"NOTE: The below file is designed with hadoop on AWS EC2 Cloud".
The similiar file could be used for local hadoop setup wherein the below configuration: replace public dns to localhost
This repo contains the configurations file we need to add while installing hadoop installation on EC2 AWS.
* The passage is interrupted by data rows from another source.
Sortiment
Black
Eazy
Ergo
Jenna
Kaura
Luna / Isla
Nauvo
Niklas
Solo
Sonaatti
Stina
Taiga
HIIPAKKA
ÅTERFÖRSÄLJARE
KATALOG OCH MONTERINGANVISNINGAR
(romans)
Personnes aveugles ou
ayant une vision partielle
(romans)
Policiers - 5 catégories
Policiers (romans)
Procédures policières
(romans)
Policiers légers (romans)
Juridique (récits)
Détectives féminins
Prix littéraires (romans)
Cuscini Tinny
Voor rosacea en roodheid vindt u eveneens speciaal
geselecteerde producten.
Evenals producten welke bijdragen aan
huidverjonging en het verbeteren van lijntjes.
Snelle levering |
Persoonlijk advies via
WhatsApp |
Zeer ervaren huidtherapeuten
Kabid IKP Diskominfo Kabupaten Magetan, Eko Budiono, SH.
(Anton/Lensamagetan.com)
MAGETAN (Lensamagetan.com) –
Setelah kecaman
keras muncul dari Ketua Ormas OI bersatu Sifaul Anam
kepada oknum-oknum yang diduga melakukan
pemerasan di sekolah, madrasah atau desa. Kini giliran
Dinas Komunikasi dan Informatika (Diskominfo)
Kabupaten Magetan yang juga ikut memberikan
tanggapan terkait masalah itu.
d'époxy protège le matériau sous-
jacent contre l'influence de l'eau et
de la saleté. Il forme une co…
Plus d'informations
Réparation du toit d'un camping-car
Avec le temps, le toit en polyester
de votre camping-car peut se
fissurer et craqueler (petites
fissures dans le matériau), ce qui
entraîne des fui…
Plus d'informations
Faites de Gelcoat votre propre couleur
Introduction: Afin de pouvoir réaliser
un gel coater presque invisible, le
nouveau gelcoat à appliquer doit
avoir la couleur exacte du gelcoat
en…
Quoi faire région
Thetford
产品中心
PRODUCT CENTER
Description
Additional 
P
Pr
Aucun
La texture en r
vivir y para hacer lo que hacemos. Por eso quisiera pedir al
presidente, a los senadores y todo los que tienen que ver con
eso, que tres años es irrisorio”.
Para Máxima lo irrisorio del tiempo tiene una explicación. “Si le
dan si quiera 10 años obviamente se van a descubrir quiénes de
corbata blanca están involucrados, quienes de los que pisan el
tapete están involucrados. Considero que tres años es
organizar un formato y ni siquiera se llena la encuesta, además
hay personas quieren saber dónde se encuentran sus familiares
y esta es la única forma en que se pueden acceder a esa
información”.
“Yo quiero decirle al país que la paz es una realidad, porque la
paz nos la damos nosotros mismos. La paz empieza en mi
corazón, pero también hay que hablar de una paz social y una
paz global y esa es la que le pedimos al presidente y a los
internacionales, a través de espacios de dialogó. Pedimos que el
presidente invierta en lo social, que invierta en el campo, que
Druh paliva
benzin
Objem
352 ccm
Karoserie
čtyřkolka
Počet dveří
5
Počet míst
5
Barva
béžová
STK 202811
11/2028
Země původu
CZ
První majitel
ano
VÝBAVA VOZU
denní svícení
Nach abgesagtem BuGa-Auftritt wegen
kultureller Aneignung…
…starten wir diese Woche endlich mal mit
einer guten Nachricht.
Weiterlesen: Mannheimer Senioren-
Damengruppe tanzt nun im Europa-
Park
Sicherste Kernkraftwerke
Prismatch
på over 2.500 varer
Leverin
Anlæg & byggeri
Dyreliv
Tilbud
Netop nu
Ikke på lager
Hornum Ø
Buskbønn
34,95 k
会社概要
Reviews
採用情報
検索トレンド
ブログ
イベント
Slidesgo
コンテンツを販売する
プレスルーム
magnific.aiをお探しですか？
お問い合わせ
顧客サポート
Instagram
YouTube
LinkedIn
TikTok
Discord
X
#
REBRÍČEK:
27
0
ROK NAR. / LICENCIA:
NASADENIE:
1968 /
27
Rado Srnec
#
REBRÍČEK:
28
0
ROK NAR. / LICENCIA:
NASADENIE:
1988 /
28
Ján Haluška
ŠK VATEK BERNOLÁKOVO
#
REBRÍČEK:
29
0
Note: Replace public_dns below with the "EC2 Public DNS" value from AWS console
export HADOOP_HOME=/home/hadoop/hadoop
export HADOOP_INSTALL=$HADOOP_HOME
export HADOOP_MAPRED_HOME=$HADOOP_HOME
export HADOOP_COMMON_HOME=$HADOOP_HOME
export HADOOP_HDFS_HOME=$HADOOP_HOME
export YARN_HOME=$HADOOP_HOME
export HADOOP_COMMON_LIB_NATIVE_DIR=$HADOOP_HOME/lib/native
export PATH=$PATH:$HADOOP_HOME/sbin:$HADOOP_HOME/bin
export JAVA_HOME=/usr/lib/jvm/java-1.8.0-openjdk-amd64
(1) Download hadoop from below url:
wget https://archive.apache.org/dist/hadoop/common/hadoop-3.1.0/hadoop-3.1.0.tar.gz
(2) Download JAVA 8
sudo apt-get install openjdk-8-jdk
(3) Update required below files in etc/hadoop
- core-site.xml
<configuration>
<property>
<name>fs.defaultFS</name>
<value>hdfs://<public dns>:9000</value>
</property>
</configuration>
- hdfs-site.xml
<configuration>
<property>
<name>dfs.replication</name>
<value>1</value>
</property>
<property>
<name>dfs.namenode.name.dir</name>
<value>file:///home/hadoop/hadoop/hadoopdata/hdfs/namenode</value>
</property>
<property>
<name>dfs.datanode.data.dir</name>
<value>file:///home/hadoop/hadoop/hadoopdata/hdfs/datanode</value>
</property>
</configuration>
-yarn-site.xml
<configuration>
<property>
<name>yarn.nodemanager.aux-services</name>
<value>mapreduce_shuffle</value>
</property>
<property>
<name>yarn.nodemanager.auxservices.mapreduce.shuffle.class</name>
<value>org.apache.hadoop.mapred.ShuffleHandler</value>
</property>
<property>
<name>yarn.resourcemanager.hostname</name>
<value><public dns></value>
</property>
</configuration>
-mapred-site.xml
<configuration>
<property>
<name>mapreduce.framework.name</name>
<value>yarn</value>
</property>
<property>
<name>mapreduce.jobtracker.address</name>
<value><public dns>:8021</value>
</property>
</configuration>
NOTE: If you get "JAVA_HOME not defined error", open hadoop-env.sh file and search for export JAVA_HOME, replace it will export JAVA_HOME=/usr/lib/jvm/java-1.8.0-openjdk-amd64
(4) Update /etc/hosts
hostname public dns
(5) Execute hadoop commands
hdfs namenode -format
cd $HADOOP_HOME/sbin
./start-all.sh
Note: If you encounter errors like "Connection Refused - Public Key", please execute the below command from your hadoop user (NOT ROOT USER):
ssh-keygen -t rsa
cat ~/.ssh/id_rsa.pub >> ~/.ssh/authorized_keys
chmod og-wx ~/.ssh/authorized_keys